You could of course tackle the thing head on and after having a stern discussion with the employee, issue written warnings if they fail to comply after that.

They may think that if they have got away with this over a period of time, that you are soft on the issue and that there is no consequence for them. There would be nothing wrong with this course of action other than you may lose the positivity you get from the employee in other ways.

A final approach might be to conduct an appraisal and while highlighting all of the positive aspect of their contribution to the business, place a strong focus on the damage this persistent lateness is causing.

Once you have discussed the issue, set the employee the task of resolving the problem, and agree to sit down with them every four weeks to review. This more constant and visible monitoring might just bring about the change that you need.

Q: I have just returned to Ireland from living abroad where I was involved in the marketing industry. I am planning to set up a consultancy working with small to medium-sized businesses. Are there any tips that you have?

A: I hear of a lot more people moving back to Ireland in recent months which is refreshing, compared to the mass exodus of 10 years ago. There is always a bit of a dilemma when it comes to consultancy especially when focus is on SMEs. Those who are in most need of your services will not be able to afford to pay for it so it will be important that you have a number of different revenue streams.

For the very small companies who may not be able to afford your input, but badly need it, you might have a chat with your Local Enterprise Office and Enterprise Ireland to see if there is a role for you on their mentor panels or in developing/running some workshops based on your area of expertise for clients of either agency.

It would be possible to have an ongoing series of activity here, especially if you are available nationally and willing to travel.

Your next target area will be private clients. There will be medium-sized companies who will absolutely see the merit in getting inputs from you into their business. These inputs might take the form of a day or two a month or possibly some sort of a retainer where you might be inputting on a weekly basis. If you had a number of these clients combined with work for some of the government agencies on training and upskilling, you could very quickly find yourself busy.

Do make sure that you are registered on e-tenders where contracts are displayed.

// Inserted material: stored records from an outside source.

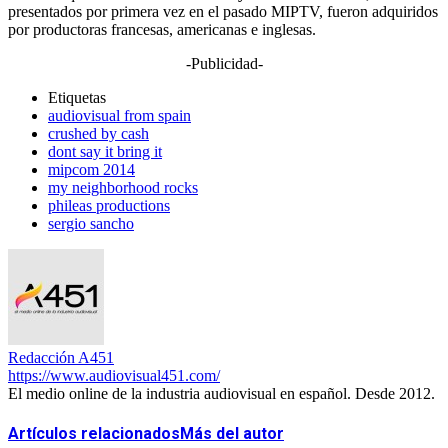
presentados por primera vez en el pasado MIPTV, fueron adquiridos
por productoras francesas, americanas e inglesas.
-Publicidad-
Etiquetas
audiovisual from spain
crushed by cash
dont say it bring it
mipcom 2014
my neighborhood rocks
phileas productions
sergio sancho
Redacción A451
https://www.audiovisual451.com/
El medio online de la industria audiovisual en español. Desde 2012.
Artículos relacionados
Más del autor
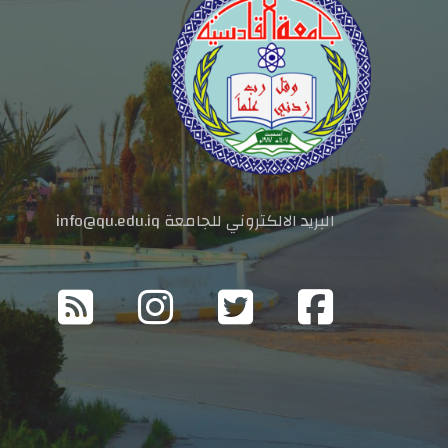
البريد الالكتروني للجامعة info@qu.edu.iq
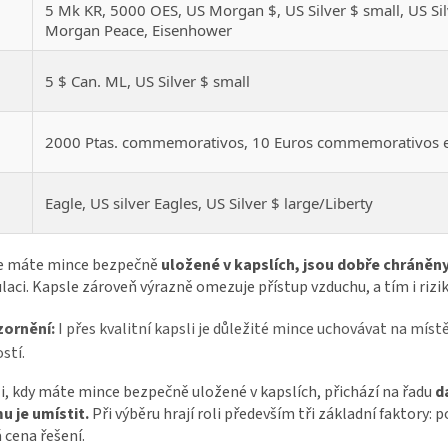
5 Mk KR, 5000 OES, US Morgan $, US Silver $ small, US Silv
8
Morgan Peace, Eisenhower
9
5 $ Can. ML, US Silver $ small
0
2000 Ptas. commemorativos, 10 Euros commemorativos 
1
Eagle, US silver Eagles, US Silver $ large/Liberty
e máte mince bezpečně
uložené v kapslích, jsou dobře chráněn
aci. Kapsle zároveň výrazně omezuje přístup vzduchu, a tím i rizik
ornění:
I přes kvalitní kapsli je důležité mince uchovávat na mís
stí.
li, kdy máte mince bezpečně uložené v kapslích, přichází na řadu
d
u je umístit.
Při výběru hrají roli především tři základní faktory:
 cena řešení.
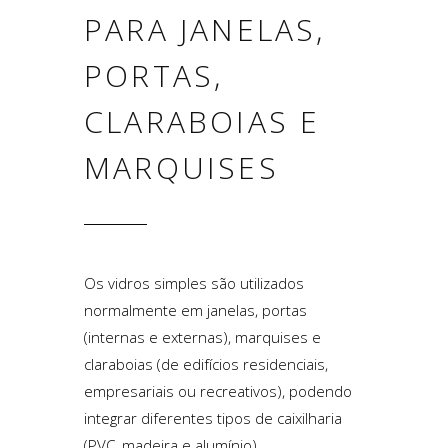
PARA JANELAS,
PORTAS,
CLARABOIAS E
MARQUISES
Os vidros simples são utilizados
normalmente em janelas, portas
(internas e externas), marquises e
claraboias (de edifícios residenciais,
empresariais ou recreativos), podendo
integrar diferentes tipos de caixilharia
(PVC, madeira e alumínio).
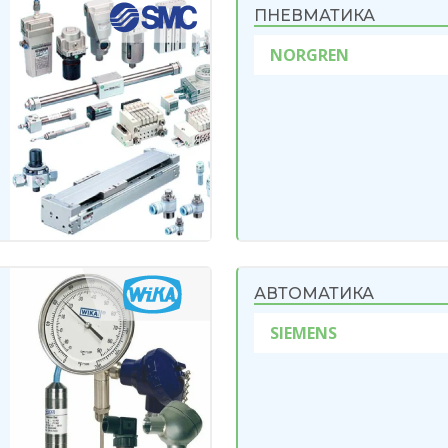
ПНЕВМАТИКА
NORGREN
АВТОМАТИКА
SIEMENS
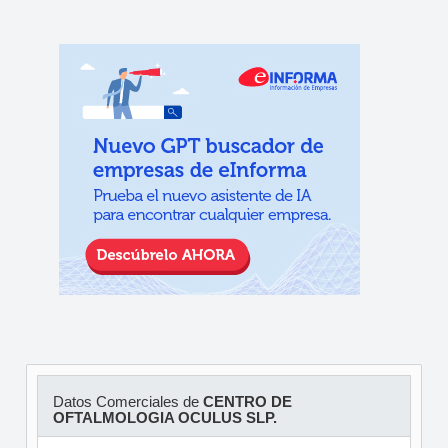
Datos Comerciales de
CENTRO DE
OFTALMOLOGIA OCULUS SLP.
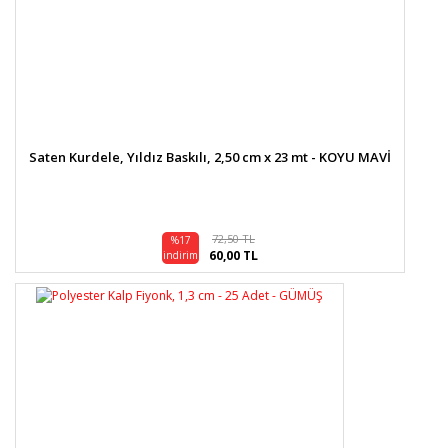
Saten Kurdele, Yıldız Baskılı, 2,50 cm x 23 mt - KOYU MAVİ
72,50 TL
%17
60,00 TL
indirim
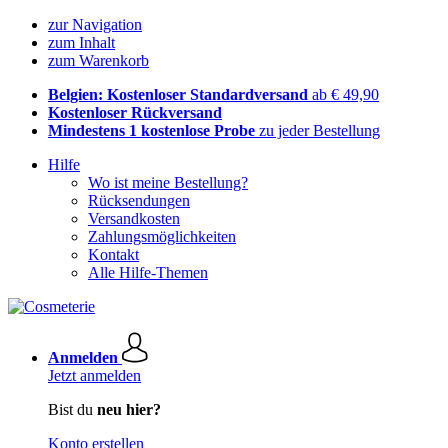
zur Navigation
zum Inhalt
zum Warenkorb
Belgien: Kostenloser Standardversand
ab € 49,90
Kostenloser Rückversand
Mindestens 1 kostenlose Probe
zu jeder Bestellung
Hilfe
Wo ist meine Bestellung?
Rücksendungen
Versandkosten
Zahlungsmöglichkeiten
Kontakt
Alle Hilfe-Themen
Anmelden
Jetzt anmelden
Bist du
neu hier?
Konto erstellen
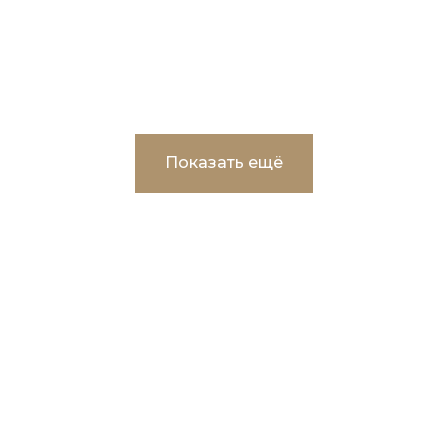
"Тюменский государственный
университет"
Показать ещё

Awareness will be a big part of how quickly you are successful. Regardless of what skills you might have, if clients don't know you exist, you won't get much work. As well as the basics of having a great website and social media, that might involve talking at some conferences to get your name out there. Offering to contribute an article for an industry magazine or an online publication would also be beneficial. Establishing yourself over time as a media contributor would also help you build credibility.

I have no doubt that you will be successful and wish you all the best at this exciting time. Let me know how things progress.